Halo Stochasticity from Exclusion and non-linear Clustering
Tobias Baldauf, Uroš Seljak, Robert E. Smith, Nico Hamaus, Vincent Desjacques
TL;DR
This work shows that halo exclusion and non-linear clustering induce deviations from Poisson shot noise in the stochasticity of discrete tracers like haloes and galaxies, particularly a negative k^0 correction from exclusion and a positive correction from non-linear clustering outside the exclusion radius. The authors develop a Lagrangian-space bias and exclusion framework, derive how these effects modify P^(d)(k) through terms like P_lin, I_22(k), and W_R(k), and introduce a stochasticity matrix to handle multiple mass bins. They validate the approach with the zHORIZON simulations, revealing mass- and redshift-dependent corrections that can amount to a few percent on large scales, and show that galaxy samples with satellites can exhibit substantial departures from fiducial Poisson noise. The results highlight the necessity of including exclusion and clustering corrections for high-precision cosmology in upcoming surveys and suggest practical pathways for mitigating stochasticity via mass- and bias-informed weighting.
Abstract
The clustering of galaxies in ongoing and upcoming galaxy surveys contains a wealth of cosmological information, but extracting this information is a non-trivial task since galaxies and their host haloes are stochastic tracers of the matter density field. This stochasticity is usually modeled as Poisson shot noise, which is constant as a function of wavenumber with amplitude given by 1/n, where n is the number density of galaxies. Here we use dark matter haloes in N-body simulations to show evidence for deviations from this simple behaviour and develop models that explain the behaviour of the large scale stochasticity.
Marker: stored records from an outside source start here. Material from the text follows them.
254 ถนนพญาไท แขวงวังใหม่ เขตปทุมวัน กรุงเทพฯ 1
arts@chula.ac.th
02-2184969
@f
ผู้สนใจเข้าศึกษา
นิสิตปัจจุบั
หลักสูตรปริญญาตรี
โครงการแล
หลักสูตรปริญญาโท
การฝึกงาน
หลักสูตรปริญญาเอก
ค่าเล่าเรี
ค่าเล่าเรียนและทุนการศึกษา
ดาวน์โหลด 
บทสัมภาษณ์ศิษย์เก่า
First, haloes are extended, non-overlapping objects, i.e., their correlation function needs to go to -1 on small scales. This leads to a negative correction to the stochasticity relative to the Poisson value at low wavenumber k, decreasing to zero for wavenumbers large compared to the inverse exclusion scale. Second, haloes show a non-linear enhancement of clustering outside the exclusion scale, leading to a positive stochasticity correction. Both of these effects go to zero for high-k, making the stochasticity scale dependent even for k<0.1 h/Mpc. We show that the corrections in the low-k regime are the same in Eulerian and Lagrangian space, but that the transition scale is pushed to smaller scales for haloes observed at present time, relative to the initial conditions. These corrections vary with halo mass and redshift. We also discuss simple applications of these effects to the galaxy samples with non-vanishing satellite fraction, where the stochasticity can again deviate strongly from the fiducial Poisson expectation. Overall these effects affect the clustering of galaxies at a level of a few percent even on very large scales and need to be modelled properly if we want to extract high precision cosmological information from the upcoming galaxy surveys.